Split access.log file by dates using command line tools

mr.b picture mr.b · Jul 27, 2012 · Viewed 17.9k times · Source

I have a Apache access.log file, which is around 35GB in size. Grepping through it is not an option any more, without waiting a great deal.

I wanted to split it in many small files, by using date as splitting criteria.

Date is in format [15/Oct/2011:12:02:02 +0000]. Any idea how could I do it using only bash scripting, standard text manipulation programs (grep, awk, sed, and likes), piping and redirection?
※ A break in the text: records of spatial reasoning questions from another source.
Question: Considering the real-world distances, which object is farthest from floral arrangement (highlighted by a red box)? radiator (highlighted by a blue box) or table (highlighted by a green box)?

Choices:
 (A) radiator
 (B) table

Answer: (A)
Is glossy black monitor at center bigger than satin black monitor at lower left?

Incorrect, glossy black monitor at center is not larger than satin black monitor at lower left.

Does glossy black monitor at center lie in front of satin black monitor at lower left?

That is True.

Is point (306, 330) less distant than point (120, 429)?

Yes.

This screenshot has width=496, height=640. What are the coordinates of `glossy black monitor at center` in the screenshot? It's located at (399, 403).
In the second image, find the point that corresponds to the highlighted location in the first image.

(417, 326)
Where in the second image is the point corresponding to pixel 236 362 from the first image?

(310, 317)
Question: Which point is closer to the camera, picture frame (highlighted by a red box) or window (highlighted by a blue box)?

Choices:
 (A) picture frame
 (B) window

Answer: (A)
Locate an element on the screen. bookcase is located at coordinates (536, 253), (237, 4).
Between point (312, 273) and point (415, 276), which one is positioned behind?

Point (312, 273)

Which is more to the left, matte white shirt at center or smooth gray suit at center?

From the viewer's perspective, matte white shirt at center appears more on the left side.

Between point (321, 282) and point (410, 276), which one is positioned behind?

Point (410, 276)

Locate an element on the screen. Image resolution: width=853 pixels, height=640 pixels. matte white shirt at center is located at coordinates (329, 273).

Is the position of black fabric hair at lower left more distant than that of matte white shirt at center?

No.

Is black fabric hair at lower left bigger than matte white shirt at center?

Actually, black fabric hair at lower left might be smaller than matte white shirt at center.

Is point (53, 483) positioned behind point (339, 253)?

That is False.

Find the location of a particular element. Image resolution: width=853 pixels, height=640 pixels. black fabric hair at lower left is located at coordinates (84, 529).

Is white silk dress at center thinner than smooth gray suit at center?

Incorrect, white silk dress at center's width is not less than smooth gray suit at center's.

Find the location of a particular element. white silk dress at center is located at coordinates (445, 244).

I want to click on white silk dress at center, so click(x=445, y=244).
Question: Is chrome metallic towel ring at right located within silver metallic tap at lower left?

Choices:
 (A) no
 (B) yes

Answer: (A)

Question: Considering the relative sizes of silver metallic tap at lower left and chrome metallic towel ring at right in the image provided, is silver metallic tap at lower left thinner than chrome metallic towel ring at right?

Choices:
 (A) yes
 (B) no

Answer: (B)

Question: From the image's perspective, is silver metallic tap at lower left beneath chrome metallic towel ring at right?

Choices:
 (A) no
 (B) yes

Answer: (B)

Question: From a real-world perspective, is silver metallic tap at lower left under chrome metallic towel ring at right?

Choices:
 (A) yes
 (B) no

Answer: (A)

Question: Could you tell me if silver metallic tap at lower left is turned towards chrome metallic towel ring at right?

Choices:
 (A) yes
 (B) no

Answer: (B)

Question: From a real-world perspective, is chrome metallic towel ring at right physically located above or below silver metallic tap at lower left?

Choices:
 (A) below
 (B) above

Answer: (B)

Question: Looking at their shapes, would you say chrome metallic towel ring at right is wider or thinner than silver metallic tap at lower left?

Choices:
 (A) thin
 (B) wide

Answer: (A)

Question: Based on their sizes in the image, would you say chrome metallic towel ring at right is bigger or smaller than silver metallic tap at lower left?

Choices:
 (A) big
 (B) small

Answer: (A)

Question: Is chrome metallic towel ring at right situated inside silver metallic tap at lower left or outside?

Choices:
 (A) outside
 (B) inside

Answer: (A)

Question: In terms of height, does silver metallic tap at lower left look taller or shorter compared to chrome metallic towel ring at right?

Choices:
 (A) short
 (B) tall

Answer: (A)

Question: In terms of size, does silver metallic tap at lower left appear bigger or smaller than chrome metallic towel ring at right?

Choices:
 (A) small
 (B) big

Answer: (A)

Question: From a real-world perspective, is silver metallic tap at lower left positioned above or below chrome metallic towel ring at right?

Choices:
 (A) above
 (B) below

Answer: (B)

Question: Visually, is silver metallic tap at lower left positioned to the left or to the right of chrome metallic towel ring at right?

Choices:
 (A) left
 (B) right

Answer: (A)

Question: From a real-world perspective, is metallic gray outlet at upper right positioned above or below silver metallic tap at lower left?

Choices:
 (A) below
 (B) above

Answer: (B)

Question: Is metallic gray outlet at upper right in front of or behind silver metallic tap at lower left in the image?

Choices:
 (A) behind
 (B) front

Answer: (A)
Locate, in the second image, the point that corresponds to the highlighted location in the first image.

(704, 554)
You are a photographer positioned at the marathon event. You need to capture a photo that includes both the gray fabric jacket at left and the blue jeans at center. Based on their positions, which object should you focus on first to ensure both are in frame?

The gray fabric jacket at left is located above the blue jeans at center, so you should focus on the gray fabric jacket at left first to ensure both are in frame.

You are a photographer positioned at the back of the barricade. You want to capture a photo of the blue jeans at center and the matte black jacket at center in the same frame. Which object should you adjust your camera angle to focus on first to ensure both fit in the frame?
Input file name is access.log. I'd like output files to have format such as access.apache.15_Oct_2011.log (that would do the trick, although not nice when sorting.)

Answer

Theodore R. Smith picture Theodore R. Smith · Jul 30, 2012

One way using awk:

awk 'BEGIN {
    split("Jan Feb Mar Apr May Jun Jul Aug Sep Oct Nov Dec ", months, " ")
    for (a = 1; a <= 12; a++)
        m[months[a]] = sprintf("%02d", a)
}
{
    split($4,array,"[:/]")
    year = array[3]
    month = m[array[2]]

    print > FILENAME"-"year"_"month".txt"
}' incendiary.ws-2009

This will output files like:

incendiary.ws-2010-2010_04.txt
incendiary.ws-2010-2010_05.txt
incendiary.ws-2010-2010_06.txt
incendiary.ws-2010-2010_07.txt

Against a 150 MB log file, the answer by chepner took 70 seconds on an 3.4 GHz 8 Core Xeon E31270, while this method took 5 seconds.

Original inspiration: "How to split existing apache logfile by month?"